··· Document section

Global Stocks Surge Most Since 2012 on Stimulus Bets, Oil Rally

Updated on
  • Brent crude rises more than 8% to trade at $31.60 a barrel
  • U.S. shares add to rally, poised for first weekly gain of year

Nouriel Roubini: Global Economy Not Back to 2008

Global stocks surged the most in 3 1/2 years, as U.S. equities joined a rally that pushed oil to its best two days since 2009 on speculation that central banks will expand stimulus measures to counter turmoil in financial markets. Haven assets from Treasuries to gold retreated.

MSCI Inc.’s gauge of the world’s equities climbed 2.6 percent as benchmarks from Asia to Europe and America rebounded from one of the worst starts to a year on record. The Standard & Poor’s 500 Index capped its best day in six weeks. European shares enjoyed the biggest two-day rally since 2011, while the euro fell to a two-week low on the European Central Bank’s signal it may bolster economic support. Asian stocks climbed the most since September on speculation Japan and China may also take steps to calm markets. Yields on 10-year Treasury notes rose above 2.05 percent.

The turnaround in sentiment came amid signs central banks may be prepared to act after $7.8 trillion was erased from the value of global equities this year on China’s slowdown and oil’s crash. Diminished inflation expectations and a strengthening yen are seen as increasing pressure on the Bank of Japan to enlarge stimulus at its meeting next week. China will keep intervening in its equity market to “look after” investors and has no intention of further devaluing the yuan, Vice President Li Yuanchao said.

“It’s a classic oversold bounce after Draghi’s comments yesterday and the noise on Japanese stimulus overnight, the question is where do we go from here,” said Veronika Pechlaner, who helps oversee $10 billion at Ashburton Investments, part of FirstRand Group. “It’s become harder and harder for stimulus to really support the economic fundamentals so it doesn’t mean a medium- and long-term change, but at least we have a bit more stable trading environment for a couple of days.”

······

Requirements —
1. Reproduce, word for word, the part of the article on global stocks that opens with the words containing "The turnaround in" and closes with "Li Yuanchao said.".
2. Answer these questions from the article on global stocks:
(a) At what price per barrel was Brent crude trading?
(b) By what percentage did MSCI Inc.'s gauge of the world's equities climb?
(c) How much value had been erased from global equities this year?
3. List every person named in the article on global stocks.
None of the rows after this point is used in any task.

··· Rows

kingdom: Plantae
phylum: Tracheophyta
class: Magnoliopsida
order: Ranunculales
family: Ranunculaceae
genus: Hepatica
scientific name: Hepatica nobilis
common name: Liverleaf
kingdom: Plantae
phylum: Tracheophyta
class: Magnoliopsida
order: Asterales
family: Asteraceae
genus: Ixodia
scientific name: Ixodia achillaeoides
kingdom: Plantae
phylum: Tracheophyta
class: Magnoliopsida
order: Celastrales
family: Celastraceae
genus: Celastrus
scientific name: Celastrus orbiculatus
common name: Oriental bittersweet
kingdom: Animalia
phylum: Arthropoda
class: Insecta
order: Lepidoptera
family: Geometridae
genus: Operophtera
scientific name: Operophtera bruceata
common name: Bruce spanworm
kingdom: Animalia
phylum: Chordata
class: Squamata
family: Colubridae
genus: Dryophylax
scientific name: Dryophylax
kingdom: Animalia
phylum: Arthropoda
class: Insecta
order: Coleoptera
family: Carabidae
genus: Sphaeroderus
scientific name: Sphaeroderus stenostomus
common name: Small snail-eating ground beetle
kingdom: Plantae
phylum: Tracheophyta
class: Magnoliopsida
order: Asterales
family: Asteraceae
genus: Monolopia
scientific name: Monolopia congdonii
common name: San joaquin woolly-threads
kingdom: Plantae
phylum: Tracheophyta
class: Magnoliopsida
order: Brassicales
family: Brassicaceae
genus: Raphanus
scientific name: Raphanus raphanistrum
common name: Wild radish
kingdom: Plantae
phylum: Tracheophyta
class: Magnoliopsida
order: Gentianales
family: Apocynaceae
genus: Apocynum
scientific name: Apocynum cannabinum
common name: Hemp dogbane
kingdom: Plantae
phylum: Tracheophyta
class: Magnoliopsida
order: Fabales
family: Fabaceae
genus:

······

Answers for the exercise —
1.
The turnaround in sentiment came amid signs central banks may be prepared to act after $7.8 trillion was erased from the value of global equities this year on China’s slowdown and oil’s crash. Diminished inflation expectations and a strengthening yen are seen as increasing pressure on the Bank of Japan to enlarge stimulus at its meeting next week. China will keep intervening in its equity market to “look after” investors and has no intention of further devaluing the yuan, Vice President Li Yuanchao said.

2.
(a) $31.60 a barrel
(b) 2.6 percent
(c) $7.8 trillion

3.
Nouriel Roubini
Li Yuanchao
Draghi
Veronika Pechlaner